Strikers around the world have slightly different demands (including lowering of the voting age); the common theme, however, is that they want their governments to aggressively cut their greenhouse gas emissions.

The United Nations released yet another damning report on Wednesday on the status of terrestrial life; it warns that absence of urgent action to curb climate change will increasingly threaten people’s health.

Scientists warn that the impacts of climate change are already damaging and we have just 12 years to limit that. People aged under 20, of course, could be around to see 2080, and face a planet that has warmed on an average by 2 or even 4 degrees Celsius in their lifetimes.

Catch ’em young

The most prominent instance of school walkouts in recent history is the rousing call for stronger gun laws after the 2018 Parkland school shooting in Florida, which gave us heroes like Emma Gonzalez, David Hogg, Alex Wind, Jaclyn Corin, and Cameron Kasky. They motivated students across the US to give classes a miss to protest gun control and drive a national conversation. Thunberg herself admits that it inspired her ‘Fridays for Future’ movement.

Young activists around the world have been rising to several occasions and, at times, more effectively than their adult counterparts. Thunberg, for instance, was able to pressure European Commission President Jean-Claude Juncker to commit to spending 1 trillion Euros to mitigate climate change between 2021 and 2027.

There are children activists across gender and sexuality spectrum as well.
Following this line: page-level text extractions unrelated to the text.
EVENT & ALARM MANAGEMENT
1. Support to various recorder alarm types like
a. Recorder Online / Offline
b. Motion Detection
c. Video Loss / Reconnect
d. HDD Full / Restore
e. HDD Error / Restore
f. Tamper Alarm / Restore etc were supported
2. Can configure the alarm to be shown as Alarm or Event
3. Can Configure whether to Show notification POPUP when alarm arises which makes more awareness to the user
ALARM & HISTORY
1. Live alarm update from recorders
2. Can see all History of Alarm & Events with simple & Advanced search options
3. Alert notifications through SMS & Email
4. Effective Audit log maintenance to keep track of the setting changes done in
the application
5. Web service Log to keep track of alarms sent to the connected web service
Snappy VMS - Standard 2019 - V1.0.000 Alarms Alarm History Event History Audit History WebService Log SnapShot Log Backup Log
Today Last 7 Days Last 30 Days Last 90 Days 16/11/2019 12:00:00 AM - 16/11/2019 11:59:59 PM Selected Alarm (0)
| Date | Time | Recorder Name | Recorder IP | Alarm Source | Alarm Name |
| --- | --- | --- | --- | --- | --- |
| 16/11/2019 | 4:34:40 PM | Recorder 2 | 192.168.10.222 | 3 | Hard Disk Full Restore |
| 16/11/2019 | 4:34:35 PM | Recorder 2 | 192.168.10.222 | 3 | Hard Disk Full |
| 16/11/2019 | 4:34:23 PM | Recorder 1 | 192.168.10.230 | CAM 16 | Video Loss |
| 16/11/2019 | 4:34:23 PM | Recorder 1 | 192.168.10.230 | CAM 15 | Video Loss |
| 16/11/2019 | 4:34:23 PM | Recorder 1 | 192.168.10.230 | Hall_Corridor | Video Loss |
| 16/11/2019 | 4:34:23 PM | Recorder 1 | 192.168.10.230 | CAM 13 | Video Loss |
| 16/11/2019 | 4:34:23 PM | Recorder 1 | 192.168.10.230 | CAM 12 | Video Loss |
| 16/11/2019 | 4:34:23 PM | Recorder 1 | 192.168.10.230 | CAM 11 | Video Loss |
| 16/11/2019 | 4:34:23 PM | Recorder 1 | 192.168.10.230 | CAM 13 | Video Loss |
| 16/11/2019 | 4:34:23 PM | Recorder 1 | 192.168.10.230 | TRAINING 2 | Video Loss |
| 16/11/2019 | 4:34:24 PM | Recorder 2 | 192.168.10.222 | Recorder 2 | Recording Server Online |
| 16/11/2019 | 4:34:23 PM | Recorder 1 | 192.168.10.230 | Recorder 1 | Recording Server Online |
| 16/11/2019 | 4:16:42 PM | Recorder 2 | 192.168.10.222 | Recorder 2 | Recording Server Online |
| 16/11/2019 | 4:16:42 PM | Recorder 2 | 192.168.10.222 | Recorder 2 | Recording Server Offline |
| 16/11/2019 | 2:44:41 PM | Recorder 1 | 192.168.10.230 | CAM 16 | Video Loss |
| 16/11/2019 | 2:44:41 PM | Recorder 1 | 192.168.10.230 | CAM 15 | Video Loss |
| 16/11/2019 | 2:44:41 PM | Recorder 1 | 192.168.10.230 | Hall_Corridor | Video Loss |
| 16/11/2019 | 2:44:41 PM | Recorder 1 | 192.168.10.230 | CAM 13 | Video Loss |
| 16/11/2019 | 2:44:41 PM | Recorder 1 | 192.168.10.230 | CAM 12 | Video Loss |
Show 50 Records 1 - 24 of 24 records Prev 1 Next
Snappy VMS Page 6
The importance of protesting against the marginalisation of LGBT communities from a tender age is not lost on transgender teen Gavin Grimm and teen drag artist Desmond Napoles. Napoles first gained national attention when a video of him during the 2015 NYC Pride Parade went viral; he has been advocating for LGBTQ youth on social media since. He recently started the first drag-house for children.

Grimm’s foray into activism began after he was denied entry into the boys’ restroom at his Virginia high school; he then filed a high-profile lawsuit. Although he lost the legal battle, Grimm has been protesting for transgender rights ever since.

Why it matters

One cannot forget Pakistan’s Malala Yousafzai, the UN ambassador for a girl child’s right to education, who was 14 when the Taliban shot her for asserting her right to go to school.
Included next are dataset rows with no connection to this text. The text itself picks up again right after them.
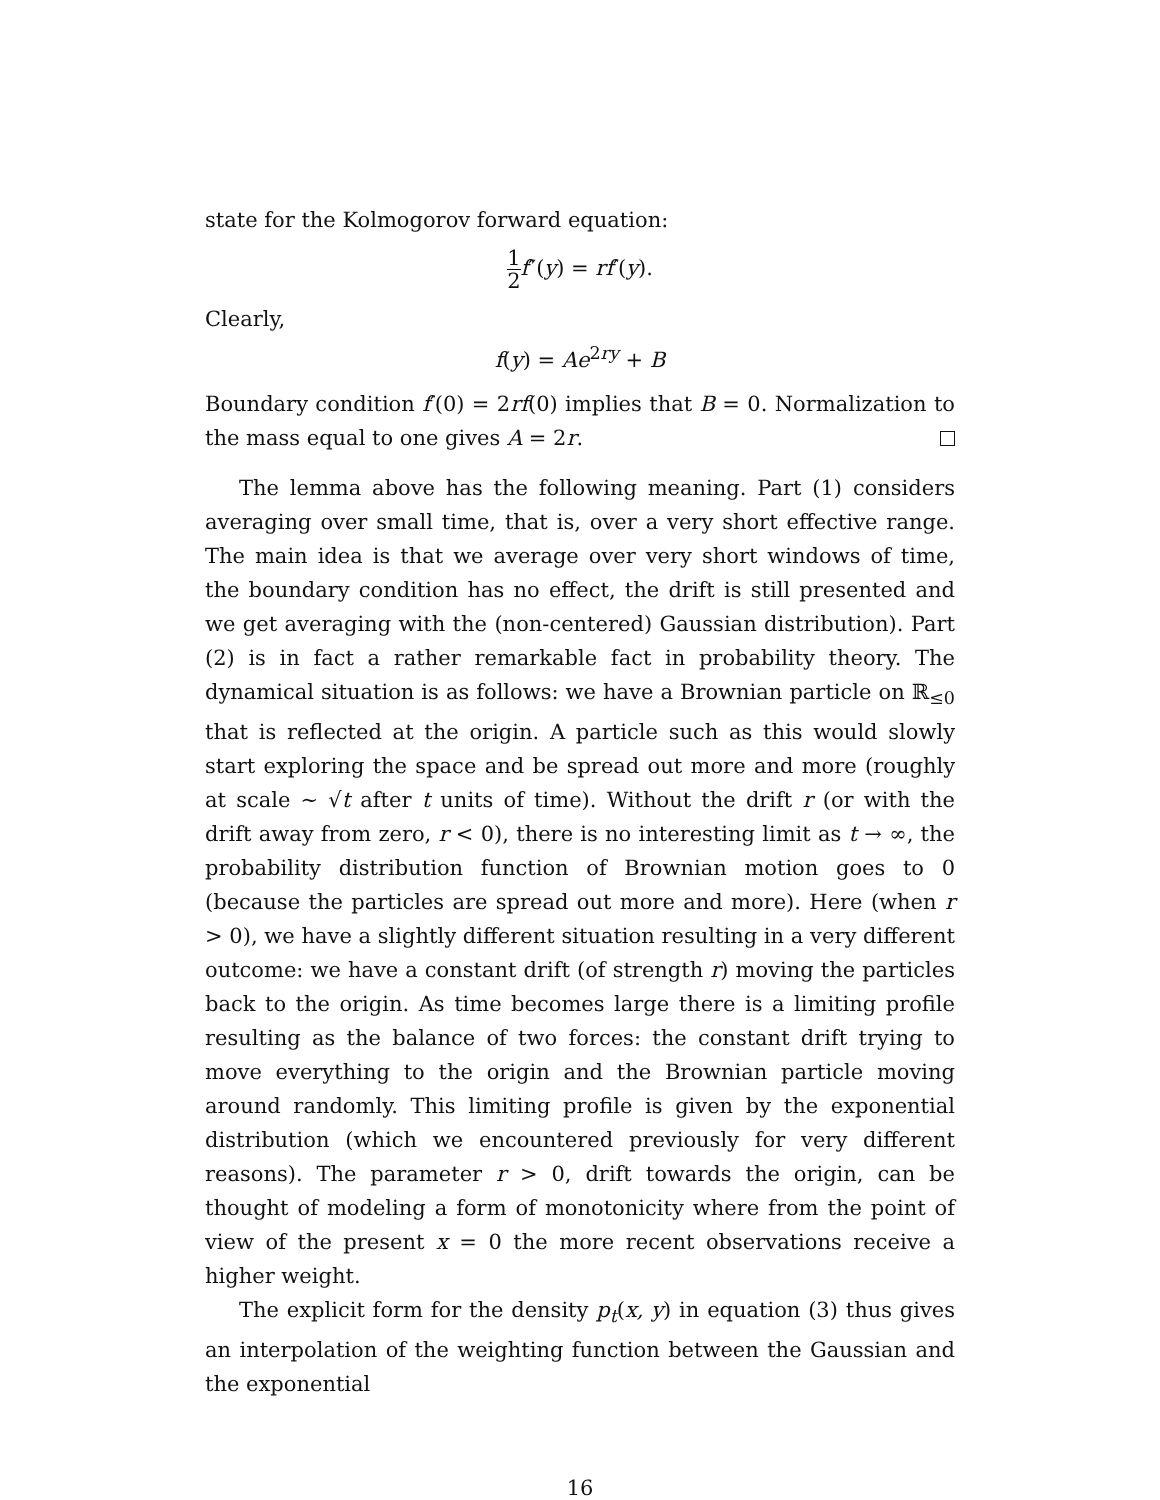state for the Kolmogorov forward equation:
1 2 f″(y) = rf′(y).
Clearly,
f(y) = Ae<sup>2ry</sup> + B
Boundary condition f′(0) = 2rf(0) implies that B = 0. Normalization to the mass equal to one gives A = 2r.
The lemma above has the following meaning. Part (1) considers averaging over small time, that is, over a very short effective range. The main idea is that we average over very short windows of time, the boundary condition has no effect, the drift is still presented and we get averaging with the (non-centered) Gaussian distribution). Part (2) is in fact a rather remarkable fact in probability theory. The dynamical situation is as follows: we have a Brownian particle on ℝ<sub>≤0</sub> that is reflected at the origin. A particle such as this would slowly start exploring the space and be spread out more and more (roughly at scale ∼ √t after t units of time). Without the drift r (or with the drift away from zero, r < 0), there is no interesting limit as t → ∞, the probability distribution function of Brownian motion goes to 0 (because the particles are spread out more and more). Here (when r > 0), we have a slightly different situation resulting in a very different outcome: we have a constant drift (of strength r) moving the particles back to the origin. As time becomes large there is a limiting profile resulting as the balance of two forces: the constant drift trying to move everything to the origin and the Brownian particle moving around randomly. This limiting profile is given by the exponential distribution (which we encountered previously for very different reasons). The parameter r > 0, drift towards the origin, can be thought of modeling a form of monotonicity where from the point of view of the present x = 0 the more recent observations receive a higher weight.
The explicit form for the density p<sub>t</sub>(x, y) in equation (3) thus gives an interpolation of the weighting function between the Gaussian and the exponential
16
India, too, has a retinue of young activists but none more prominent than Payal Jangid, who rubbed shoulders with the Obamas and Nobel Peace awardee Kailash Satyarthi by the age of 12.

Jangid escaped child slavery to become a children’s rights advocate. Hailing from Rajasthan, she founded and has been leading her village’s Child Parliament since she was 14. There, she addresses “various issues like lack of separate toilets for girls in schools and the need to stop child marriage”.

Jangid also works tirelessly to advocate the importance of education; she even goes “door to door”, explaining to parents that girls need a supportive environment to grow in. “In our society, education isn’t given much importance, but it is my duty to explain to the older generation how schooling is needed. We formed [the Child Parliament] to speak about the problems faced by our peers and why we need school,” she says.

UAE-based India-origin eco activist Kehkashan Basu founded Green Hope at the age of 12; within four years, she managed several successful environmental projects—cleaning up mangrove swamps and planting 5,000 trees in Colombia, France, Mexico, Nepal, Oman, and the US. In 2016, she was awarded the prestigious International Children’s Peace Prize at The Hague.

How adults can help

Instead of criticising the young generation for being too self-absorbed, disconnected and glued to their cellphones, adults can help them without patronising or co-opting their movement—by spreading the word, showing up to the marches, and believing in them.

Teachers can try to change school policies to enable them to take charge instead of remaining confined to armchair activism. As parents, we can help them to identify policy frameworks to push for, like the Green New Deal.

With Thunberg inspiring this wave of youth activism, there is hope that children will save Earth with one of their oldest weapons—class boycott.


Prarthana Mitra is a staff writer at Qrius.